Persahabatan antara aku, selimut, kasur dan bantal terasa begitu lekat. Rasanya jengah tapi tak memiliki pilihan. Rasa sakit di bagian perut sejak malam membuatku terpaksa meringkuk seharian.
Waktu berganti bersiap menyambut senja. Kupaksakan menghirup udara luar sekadar melepas penat. Aku teringat perkataan Sang Murobiyah, "Kalau anda sakit, hadirlah ke majlis. Siapa tau dengan hadirnya anda, itulah sebab sehat."
Pemandangan yang selalu kulihat tiap waktu menjelang senja. Beragam kegiatan terjadi, dari mulai sebagian para santri bersama-sama membersihkan asrama dan sekitarnya, sebagian menenteng alat mandi untuk mengantri giliran kamar mandi, dan tak luput beberapa santri yang asyik berbincang dari obrolan A hingga Z.
Rasa hangat menjalar ke lubuk hatiku kala beberapa santri menyambutku. Singkat cerita, kamipun akhirnya berbincang tak jauh dari topik A hingga Z juga. Perkataan Sang Murobiyah memang nyata. Baru sebentar berbincang, sakit sejak semalam akhirnya hilang. Alhamdulillah, Thanks Allah.
Ada satu topik yang cukup menohok hatiku. Sebenarnya bukan karena sekadar topik yang sedang dibicarakan saja, melainkan beberapa hari berturut-turut topik tersebut sampai ke telingaku dari orang yang berbeda-beda.
"Aku tuh paling gak suka kalau ada guru yang kepo."
Begitulah kira-kira curhatan mereka. Untuk merenungi kembali perkataan anak-anak, aku sampai searching apa sih sebenarnya arti kepo itu?
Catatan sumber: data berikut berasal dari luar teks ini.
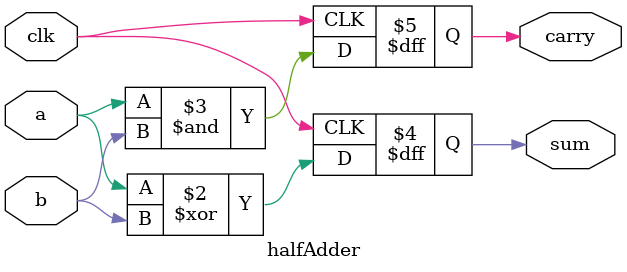
<source format=v>
module halfAdder(a, b, clk, sum, carry);
    input a, b, clk;
  	output reg sum;
  	output reg carry;

  
	always @(posedge clk) begin
        	sum <= a ^ b;
    		carry <= a & b;
    end
endmodule
</source>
Akhirnya kutemukan dalam artikel yang dikeluarkan kompasiana.com. Kepo adalah akronim dari Knowing Every Particular Object yang artinya sebutan untuk orang yang serba ingin tahu dari detail, kemudian kalau ada yang terlintas dibenaknya dia akan terus bertanya. Hal-hal sepele ditanyain, serba ingin tau, ingin tau urusan orang lain dan sebagainya.
"Mungkin, maksud guru kamu itu mau peduli dan perhatian. Jadi bukan maksud kepo, tapi sebagai rasa sayang mereka, akhirnya keluarlah sebuah pertanyaan. Jadi kamu harus berpikir kalau guru itu peduli bukan kepo."
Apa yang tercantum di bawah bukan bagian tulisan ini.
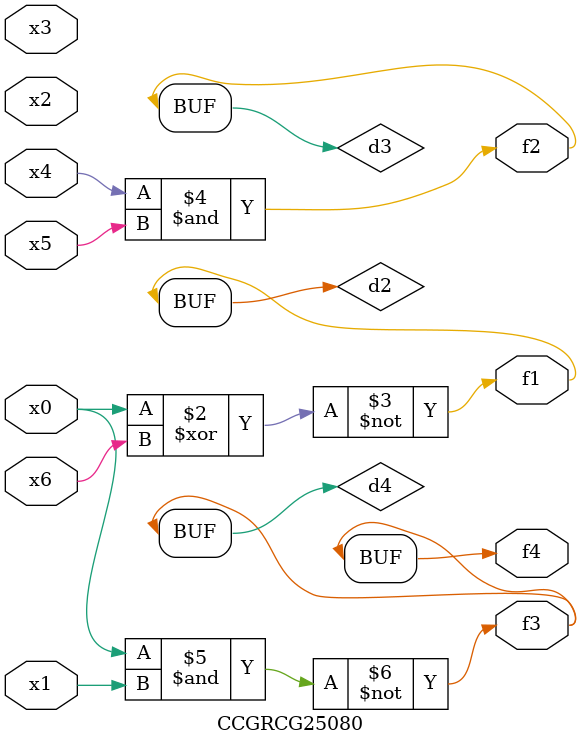
<source format=v>
module CCGRCG25080(
	input x0, x1, x2, x3, x4, x5, x6,
	output f1, f2, f3, f4
);

	wire d1, d2, d3, d4;

	nor (d1, x0);
	xnor (d2, x0, x6);
	and (d3, x4, x5);
	nand (d4, x0, x1);
	assign f1 = d2;
	assign f2 = d3;
	assign f3 = d4;
	assign f4 = d4;
endmodule

</source>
Begitulah kira-kira komentarku. Mengingat akupun termasuk orang yang sering kepo sama mereka. Well, aku mengakui aku termasuk orang yang kepo terhadap siapapun. Catat ya, siapapun. Aku jadi berpikir salah ga ya? Meski positifnya, dari sikap kepo itu aku mengetahui kondisi orang-orang yang udah aku kepoin. Aku merasa bisa lebih memahami ketika tahu.
Saking keponya, terkadang Pak Suami suka komentar ketika dia sedang curhat seseorang, terus keluarlah pertanyaan kepo-ku yang diluar pikirannya. Kemudian dia hanya berdecak kesal, "Lah yang begitu aja masa harus ditanyain?", aku hanya cekikikan aja sebagai tanggapan.
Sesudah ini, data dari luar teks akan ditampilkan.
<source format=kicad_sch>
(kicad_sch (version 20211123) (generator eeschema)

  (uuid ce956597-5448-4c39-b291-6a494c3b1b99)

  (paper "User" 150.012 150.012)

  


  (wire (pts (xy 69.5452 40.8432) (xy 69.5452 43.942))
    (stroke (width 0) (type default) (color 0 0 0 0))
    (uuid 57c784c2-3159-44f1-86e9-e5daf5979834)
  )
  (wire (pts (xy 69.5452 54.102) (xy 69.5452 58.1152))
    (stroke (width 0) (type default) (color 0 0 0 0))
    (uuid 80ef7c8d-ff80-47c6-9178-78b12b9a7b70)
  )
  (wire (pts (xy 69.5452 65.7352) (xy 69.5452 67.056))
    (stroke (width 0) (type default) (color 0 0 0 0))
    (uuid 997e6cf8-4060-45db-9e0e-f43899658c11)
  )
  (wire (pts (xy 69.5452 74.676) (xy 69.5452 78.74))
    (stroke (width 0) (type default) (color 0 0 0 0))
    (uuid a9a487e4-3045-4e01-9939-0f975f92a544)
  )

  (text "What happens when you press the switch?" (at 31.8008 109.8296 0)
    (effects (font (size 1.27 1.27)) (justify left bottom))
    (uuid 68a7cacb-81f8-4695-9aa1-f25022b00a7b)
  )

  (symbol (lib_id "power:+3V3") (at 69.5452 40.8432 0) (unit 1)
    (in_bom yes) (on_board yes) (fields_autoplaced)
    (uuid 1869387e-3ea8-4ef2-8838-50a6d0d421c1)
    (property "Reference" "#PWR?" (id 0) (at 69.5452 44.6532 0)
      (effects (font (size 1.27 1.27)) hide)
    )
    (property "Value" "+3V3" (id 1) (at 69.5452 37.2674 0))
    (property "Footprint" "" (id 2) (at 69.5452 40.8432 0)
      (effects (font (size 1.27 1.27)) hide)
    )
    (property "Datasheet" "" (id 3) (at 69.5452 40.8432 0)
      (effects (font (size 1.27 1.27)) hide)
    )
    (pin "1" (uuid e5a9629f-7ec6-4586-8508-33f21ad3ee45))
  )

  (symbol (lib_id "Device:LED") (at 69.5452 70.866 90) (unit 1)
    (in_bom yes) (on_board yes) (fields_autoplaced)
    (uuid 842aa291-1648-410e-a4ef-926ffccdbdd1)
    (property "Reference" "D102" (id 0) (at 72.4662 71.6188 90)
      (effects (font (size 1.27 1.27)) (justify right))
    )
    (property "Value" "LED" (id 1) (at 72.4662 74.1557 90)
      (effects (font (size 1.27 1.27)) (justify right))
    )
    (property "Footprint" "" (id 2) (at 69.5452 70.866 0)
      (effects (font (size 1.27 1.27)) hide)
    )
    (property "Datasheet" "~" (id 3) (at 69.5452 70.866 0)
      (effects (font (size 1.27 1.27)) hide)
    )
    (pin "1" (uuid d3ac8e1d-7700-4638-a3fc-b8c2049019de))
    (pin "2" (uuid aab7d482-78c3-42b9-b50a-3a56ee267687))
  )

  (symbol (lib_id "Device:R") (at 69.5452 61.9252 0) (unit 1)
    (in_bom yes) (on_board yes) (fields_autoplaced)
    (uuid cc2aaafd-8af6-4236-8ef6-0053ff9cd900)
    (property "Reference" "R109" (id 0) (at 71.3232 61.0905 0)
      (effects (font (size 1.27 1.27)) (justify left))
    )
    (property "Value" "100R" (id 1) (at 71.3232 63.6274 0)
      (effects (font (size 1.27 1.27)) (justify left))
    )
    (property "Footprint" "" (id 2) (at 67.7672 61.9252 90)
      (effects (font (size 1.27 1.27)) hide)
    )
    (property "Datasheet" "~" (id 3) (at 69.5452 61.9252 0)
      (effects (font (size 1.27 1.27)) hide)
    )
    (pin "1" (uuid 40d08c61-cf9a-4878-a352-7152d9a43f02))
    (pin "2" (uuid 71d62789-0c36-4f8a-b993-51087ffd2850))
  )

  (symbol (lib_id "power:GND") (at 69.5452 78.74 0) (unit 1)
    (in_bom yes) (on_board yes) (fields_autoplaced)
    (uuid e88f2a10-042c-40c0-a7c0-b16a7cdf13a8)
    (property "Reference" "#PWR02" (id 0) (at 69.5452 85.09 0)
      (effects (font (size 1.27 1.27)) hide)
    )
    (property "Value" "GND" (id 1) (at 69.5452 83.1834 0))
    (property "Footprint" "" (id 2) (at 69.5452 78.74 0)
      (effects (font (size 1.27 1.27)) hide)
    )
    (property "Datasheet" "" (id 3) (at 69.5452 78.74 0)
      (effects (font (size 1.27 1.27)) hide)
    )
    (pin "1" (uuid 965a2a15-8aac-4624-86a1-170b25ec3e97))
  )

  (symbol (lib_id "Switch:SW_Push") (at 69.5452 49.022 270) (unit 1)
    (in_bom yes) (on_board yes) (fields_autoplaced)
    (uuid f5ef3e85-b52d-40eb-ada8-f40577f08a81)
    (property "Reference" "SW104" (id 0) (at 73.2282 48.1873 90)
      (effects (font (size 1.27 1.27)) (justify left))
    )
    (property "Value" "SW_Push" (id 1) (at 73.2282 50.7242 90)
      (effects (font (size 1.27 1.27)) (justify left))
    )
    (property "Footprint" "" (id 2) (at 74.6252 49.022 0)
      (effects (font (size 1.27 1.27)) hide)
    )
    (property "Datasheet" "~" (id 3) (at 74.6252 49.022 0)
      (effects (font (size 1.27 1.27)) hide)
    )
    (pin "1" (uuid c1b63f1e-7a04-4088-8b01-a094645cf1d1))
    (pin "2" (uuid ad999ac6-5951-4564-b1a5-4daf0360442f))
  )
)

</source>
Kembali ke topik kepo, aku sebenarnya yakin kalau guru yang mereka bicarakan bukan masuk kategori 'kepo', tepatnya adalah 'perhatian'.
Nah yang jadi hal mengganjal di hatiku, "Jangan-jangan banyak yang merasa risih dengan ke-kepo-an-ku? Padahalkan niatku hanya peduli."
Dari sanalah aku berpikir. Peduli harus, peduli baik. Tapi... Tidak selamanya rasa peduli kita membuat orang lain nyaman. Tidak semua orang mau berbagi tentang apapun yang ada dihati dan pikirannya bahkan hidupnya. Kalaupun kita peduli, buatlah mereka nyaman terhadap kita, agar mereka secara alami membuka hatinya, mempersilahkan kita masuk dalam hidupnya.
Sebagai seorang yang lebih dewasa (padahal aslinya pengen ngomong tua, tapi rasanya ga enak ngaku tua, wkwkwkwk) punya potensi mengarahkan mereka, jangan membuat mereka merasa 'terdakwa' dengan pertanyaan-pertanyaan kita.
So, bijaklah dalam memberikan perhatian.
Bijaklah dalam bertanya hal apapun.
Jangan sampai rasa peduli kita berubah menjadi rasa kepo.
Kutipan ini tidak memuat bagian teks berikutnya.